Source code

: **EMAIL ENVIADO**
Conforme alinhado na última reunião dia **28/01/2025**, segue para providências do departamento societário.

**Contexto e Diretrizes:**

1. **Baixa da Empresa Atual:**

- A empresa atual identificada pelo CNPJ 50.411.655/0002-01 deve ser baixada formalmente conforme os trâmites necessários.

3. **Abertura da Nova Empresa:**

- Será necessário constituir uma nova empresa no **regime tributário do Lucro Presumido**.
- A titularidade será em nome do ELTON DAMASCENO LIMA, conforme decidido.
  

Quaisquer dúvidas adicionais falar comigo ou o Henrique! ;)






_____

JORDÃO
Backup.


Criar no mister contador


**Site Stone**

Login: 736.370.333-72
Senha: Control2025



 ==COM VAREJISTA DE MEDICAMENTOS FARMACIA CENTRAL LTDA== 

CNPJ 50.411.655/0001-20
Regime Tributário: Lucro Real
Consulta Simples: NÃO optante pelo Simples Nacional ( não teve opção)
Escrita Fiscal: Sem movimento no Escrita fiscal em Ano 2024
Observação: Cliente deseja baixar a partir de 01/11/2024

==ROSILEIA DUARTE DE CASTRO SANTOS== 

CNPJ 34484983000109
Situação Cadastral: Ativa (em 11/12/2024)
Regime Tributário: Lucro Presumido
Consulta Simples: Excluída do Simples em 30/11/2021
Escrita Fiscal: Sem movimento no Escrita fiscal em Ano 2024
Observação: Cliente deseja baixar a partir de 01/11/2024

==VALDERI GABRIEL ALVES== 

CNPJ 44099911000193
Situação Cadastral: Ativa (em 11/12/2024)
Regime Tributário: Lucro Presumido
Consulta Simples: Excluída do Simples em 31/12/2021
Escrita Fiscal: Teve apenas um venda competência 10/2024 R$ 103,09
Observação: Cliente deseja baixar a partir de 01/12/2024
****************************************
### [ASSIGNED TASK]
From first line to last, transcribe the material exactly.

### [EXERCISE RESULT]
Source code

: **EMAIL ENVIADO**
Conforme alinhado na última reunião dia **28/01/2025**, segue para providências do departamento societário.

**Contexto e Diretrizes:**

1. **Baixa da Empresa Atual:**

- A empresa atual identificada pelo CNPJ 50.411.655/0002-01 deve ser baixada formalmente conforme os trâmites necessários.

3. **Abertura da Nova Empresa:**

- Será necessário constituir uma nova empresa no **regime tributário do Lucro Presumido**.
- A titularidade será em nome do ELTON DAMASCENO LIMA, conforme decidido.
  

Quaisquer dúvidas adicionais falar comigo ou o Henrique! ;)






_____

JORDÃO
Backup.


Criar no mister contador


**Site Stone**

Login: 736.370.333-72
Senha: Control2025



 ==COM VAREJISTA DE MEDICAMENTOS FARMACIA CENTRAL LTDA== 

CNPJ 50.411.655/0001-20
Regime Tributário: Lucro Real
Consulta Simples: NÃO optante pelo Simples Nacional ( não teve opção)
Escrita Fiscal: Sem movimento no Escrita fiscal em Ano 2024
Observação: Cliente deseja baixar a partir de 01/11/2024

==ROSILEIA DUARTE DE CASTRO SANTOS== 

CNPJ 34484983000109
Situação Cadastral: Ativa (em 11/12/2024)
Regime Tributário: Lucro Presumido
Consulta Simples: Excluída do Simples em 30/11/2021
Escrita Fiscal: Sem movimento no Escrita fiscal em Ano 2024
Observação: Cliente deseja baixar a partir de 01/11/2024

==VALDERI GABRIEL ALVES== 

CNPJ 44099911000193
Situação Cadastral: Ativa (em 11/12/2024)
Regime Tributário: Lucro Presumido
Consulta Simples: Excluída do Simples em 31/12/2021
Escrita Fiscal: Teve apenas um venda competência 10/2024 R$ 103,09
Observação: Cliente deseja baixar a partir de 01/12/2024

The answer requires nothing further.